– Волхв Эльги вёл Мёртвых. Видел сам, – ответил кормщик, – но в руках обычного человека жезлы бесполезны. Нет здесь и меча Эльги.
– Но мы можем пробудить Деву…
– Поцелуй? Если ты ей не угоден, как гласит предание, окаменеешь, – добавил Евпатий, – и станешь спать до конца времён.
– Надежды больше не осталось, – прошептал Витень, – я пойду и на это.
– Согласны, старшина, – зашумели все, – слишком долго шли.
– Надо за жезлами охотиться, – сжал руки в кулаки Евпатий, – это вернее. Вернёмся на Алатырь, старшина? – и посмотрел прямо в лицо предводителю.

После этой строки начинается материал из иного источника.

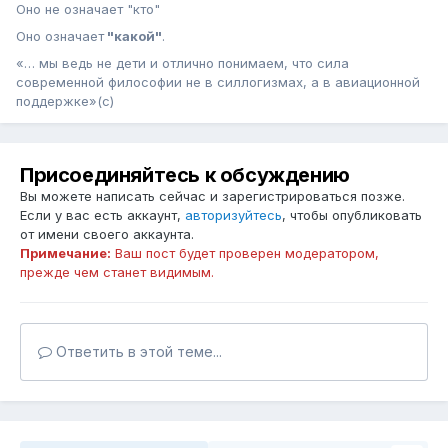
Оно не означает "кто"
Оно означает
"какой"
.
«… мы ведь не дети и отлично понимаем, что сила
современной философии не в силлогизмах, а в авиационной
поддержке»(с)
Присоединяйтесь к обсуждению
Вы можете написать сейчас и зарегистрироваться позже.
Если у вас есть аккаунт,
авторизуйтесь
, чтобы опубликовать
от имени своего аккаунта.
Примечание:
Ваш пост будет проверен модератором,
прежде чем станет видимым.
Ответить в этой теме...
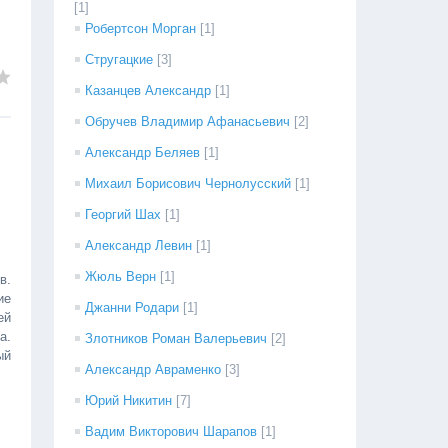
[1]
Робертсон Морган
[1]
Стругацкие
[3]
Казанцев Александр
[1]
Обручев Владимир Афанасьевич
[2]
Александр Беляев
[1]
Михаил Борисович Чернолусский
[1]
Георгий Шах
[1]
Александр Левин
[1]
Жюль Верн
[1]
в.
ие
Джанни Родари
[1]
ей
а.
Злотников Роман Валерьевич
[2]
ый
Александр Авраменко
[3]
Юрий Никитин
[7]
Вадим Викторович Шарапов
[1]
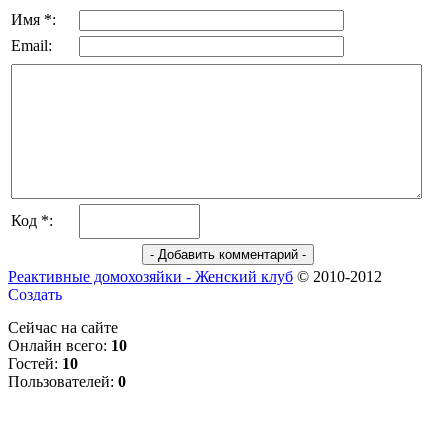
Имя *:
Email:
Код *:
Реактивные домохозяйки - Женский клуб
© 2010-2012
Сейчас на сайте
Онлайн всего:
10
Гостей:
10
Пользователей:
0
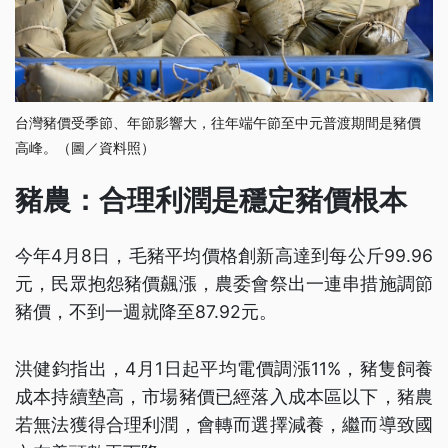
台灣豬價受季節、年節影響大，往年端午節至中元普渡期間是豬價
高峰。（圖／資料照）
豬農：合理利潤是穩定豬價根本
今年4月8日，毛豬平均價格創新高達到每公斤99.96
元，民眾抱怨豬價飆漲，農委會祭出一連串措施調節
豬價，不到一週就降至87.92元。
洪健鈞指出，4月1日起平均電價調漲11%，豬隻飼養
成本持續墊高，市場豬價已經落入成本區以下，豬農
若無法獲得合理利潤，會轉而選擇減養，繼而導致國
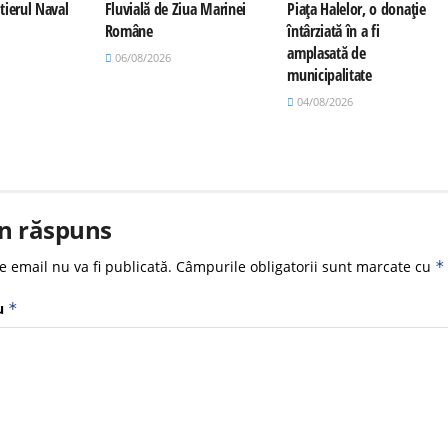
tierul Naval
Fluvială de Ziua Marinei
Piața Halelor, o donație
Române
întârziată în a fi
amplasată de
06/08/2026
municipalitate
04/08/2026
n răspuns
e email nu va fi publicată.
Câmpurile obligatorii sunt marcate cu
*
u
*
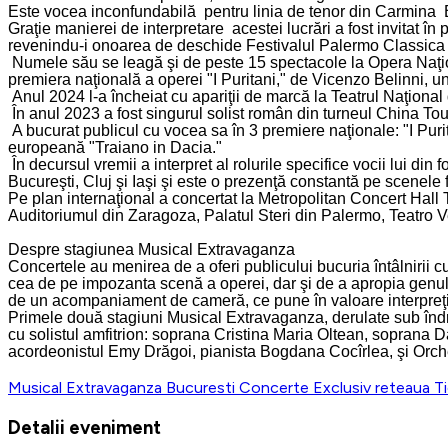
Este vocea inconfundabilă pentru linia de tenor din Carmina Bur
Graţie manierei de interpretare acestei lucrări a fost invitat în
revenindu-i onoarea de deschide Festivalul Palermo Classica î
Numele său se leagă şi de peste 15 spectacole la Opera Naţională
premiera naţională a operei "I Puritani," de Vicenzo Belinni, un
Anul 2024 l-a încheiat cu apariţii de marcă la Teatrul Naţiona
În anul 2023 a fost singurul solist român din turneul China To
A bucurat publicul cu vocea sa în 3 premiere naţionale: "I Pur
europeană "Traiano in Dacia."
În decursul vremii a interpret al rolurile specifice vocii lui di
Bucureşti, Cluj şi Iaşi şi este o prezenţă constantă pe scenel
Pe plan internaţional a concertat la Metropolitan Concert H
Auditoriumul din Zaragoza, Palatul Steri din Palermo, Teatro V
Despre stagiunea
Musical Extravaganza
Concertele au menirea de a oferi publicului bucuria întâlnirii cu
cea de pe impozanta scenă a operei, dar şi de a apropia genul cl
de un acompaniament de cameră, ce pune în valoare interpreţii
Primele două stagiuni Musical Extravaganza, derulate sub îndru
cu solistul amfitrion: soprana Cristina Maria Oltean, soprana
acordeonistul Emy Drăgoi, pianista Bogdana Cocîrlea, şi Orches
Musical Extravaganza
Bucuresti
Concerte
Exclusiv reteaua T
Detalii eveniment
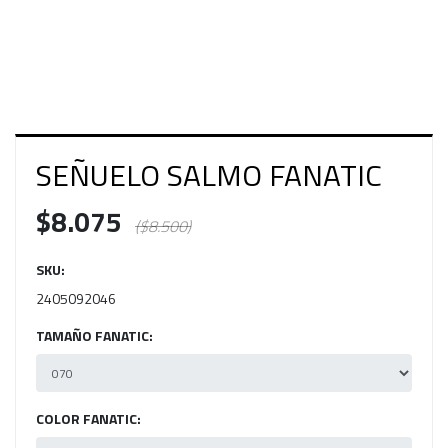
SEÑUELO SALMO FANATIC
$8.075
($8.500)
SKU:
2405092046
TAMAÑO FANATIC:
COLOR FANATIC:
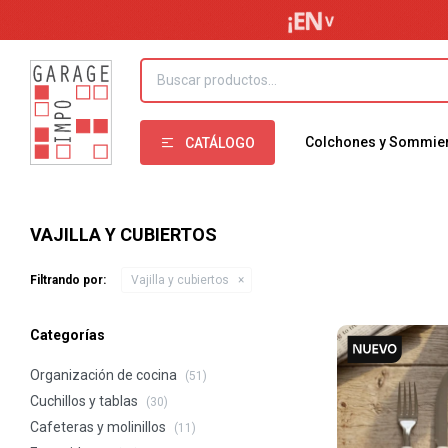
Colchones y Sommie
CATÁLOGO
VAJILLA Y CUBIERTOS
Filtrando por:
Vajilla y cubiertos
Categorías
Organización de cocina
(51)
Cuchillos y tablas
(30)
Cafeteras y molinillos
(11)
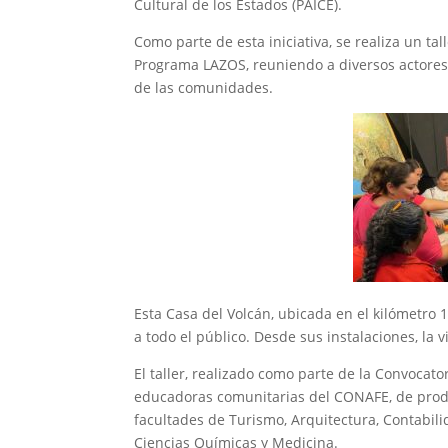
Cultural de los Estados (PAICE).
Como parte de esta iniciativa, se realiza un ta
Programa LAZOS, reuniendo a diversos actores d
de las comunidades.
Esta Casa del Volcán, ubicada en el kilómetro 15
a todo el público. Desde sus instalaciones, la 
El taller, realizado como parte de la Convocat
educadoras comunitarias del CONAFE, de prod
facultades de Turismo, Arquitectura, Contabili
Ciencias Químicas y Medicina.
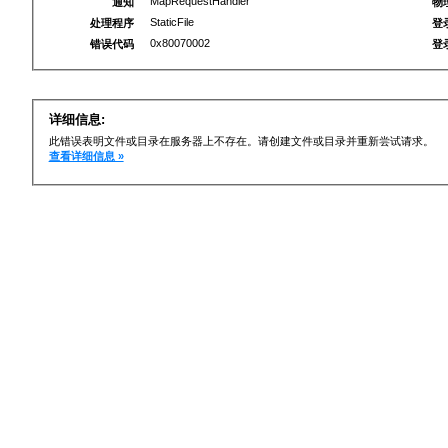
MapRequestHandler
通知
物
StaticFile
处理程序
登
0x80070002
错误代码
登
详细信息:
此错误表明文件或目录在服务器上不存在。请创建文件或目录并重新尝试请求。
查看详细信息 »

Но остальные богатыри осторожно подняли крышку, и положили на чистое место. От спящей отчётливо пахло жасмином. Эльга была очень красива, с белыми волосами, украшена золотом, платье также было золотым. Только лицо Мёртвой Царевны было ослепительно бледным, а губы – синими.
– У Альмы губы тоже синие, – прошептал Яромир, – буду первым…
– Мы за тобой, брат, – прошептал Витень.
Витязь склонился к гробу, и прижался губами к синим губам ведьмы. Ледяной холод ожёг его тело, и он упал рядом, на каменный пол. Словно он видел долгий сон… Шестеро Царевен, и юноша, совсем молодой, с белым до синевы лицом, с пепельными волосами, в совершенно невозможном наряде, скрепляет союз поцелуем, и Эльга распахивает свои льдистые глаза…
Когда очнулся, его бил озноб, и рядом так же лежали рядом и его соратники, все девять, один на другом. Страшно тряслись руки, он промёрз до костей. Со стоном открыл глаза Витень, и за руки поднимал ожившего Салита с пола.
– Что это было?
– Мы умерли, Яромир. Но умереть мы не можем. Лежали здесь три дня, – объяснил, отряхивая штаны, Салит, – давайте, гроб закроем. Вы видели, кого она ждёт…
– Есть же предсказанье… Ему должно быть двадцать лет.
– И как его зовут? – съязвил Евпатий.
– Все знают, и ты знаешь, Коловрат.
Коловрат, как видно, был растревожен происшедшим больше других. Воин, казалось, был просто похож на азартного игрока.
– Мёд здесь оставим. Когда Царевна проснётся, узнает, что мы приходили. Салит, напиши о нас.
Кормщик усмехнулся, и стал кинжалом выводить по липовому дереву руны, а затем промазал знаки чёрной пылью.
Так и уходили из пределов царевны витязи, не солоно похлебавши. Мимо них прошли и мертвецы, не обратив внимания, словно богатыри были мшистыми валунами на пшеничном поле. Яромиру казалось, что их недвижимые лица улыбаются, что даже Мёртвые смеются над ними. Витязь поднял голову, подставив лицо под холодные капли. Дождь здесь так и не переставал, казалось, капал даже за пазуху.
– Старшина, плывём на Алатырь, добудем жезлы. У них они, у Прях, у Вечных отшельниц. Уговорим, умолим.
– Пойдём, Евпатий, лодья ждёт, возвратимся. Надо идти в Гандвик.
– Ни с чем, старшина? – уже зло говорил богатырь.
– Ты дал клятву повиноваться, воин. Своей кровью.